Richard J. Sandler is a partner at Davis Polk & Wardwell LLP and co-head of the firm’s global corporate governance group. Margaret E. Tahyar is a partner in the Financial Institutions Group at Davis Polk & Wardwell LLP. This post is based on a Davis Polk client memorandum.

Recent high-profile developments have thrust proxy access back onto the agenda for many U.S. public companies. Here is a framework for how to approach the topic.

Proxy access is back in the news and back on the agenda for many U.S. public companies. Four years after the DC Circuit invalidated the SEC’s proxy-access rule, we are seeing company-by-company private ordering with a vengeance, including a record number of Rule 14a-8 shareholder proposals in the current 2015 proxy season. Events have moved at high speed in the past few weeks, leading many companies to wonder whether they should be initiating their own approach to proxy access.

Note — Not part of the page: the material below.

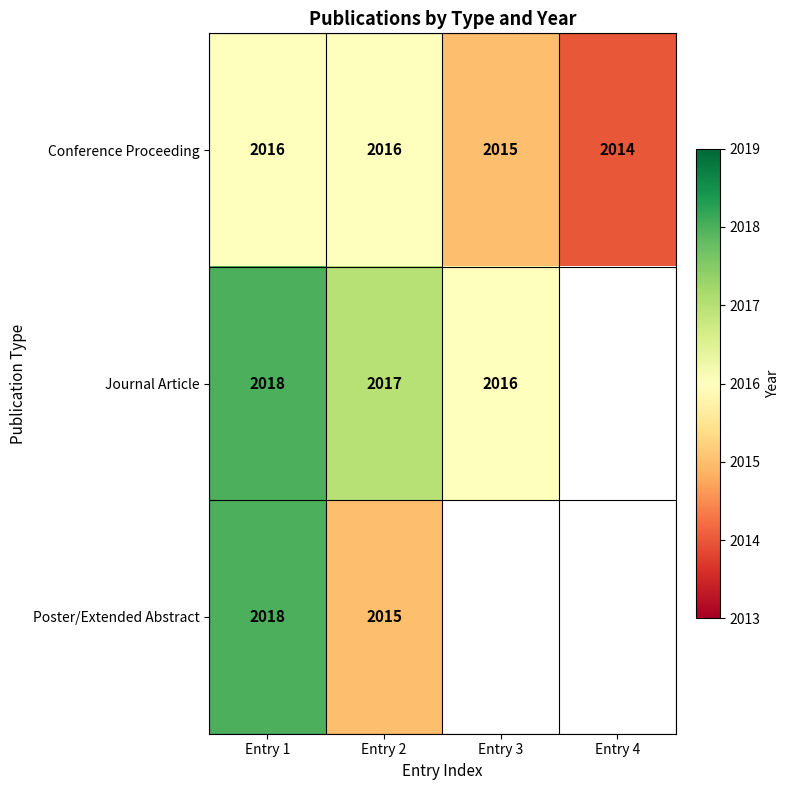

Count the Conference Proceeding values in the range 2015 to 2016.

3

As we argued in 2009 in response to an earlier SEC proxy-access proposal, we believe that each company’s approach to proxy access should be grounded in a consideration of its particular circumstances. Despite recent high-profile adoptions of proxy-access procedures, we don’t believe that most U.S. public companies should, in knee-jerk fashion, be preparing to revise their bylaws proactively. We do, however, think that boards should be assessing on an ongoing basis the broader issues of board composition, tenure and refreshment, which are not only important in their own right but also relevant to potential vulnerability to proxy-access proposals. We also think that boards should communicate a willingness to exercise their discretion in considering all shareholder suggestions regarding board membership in order to assure shareholders of a means of expressing their views and to create a level playing field for shareholders.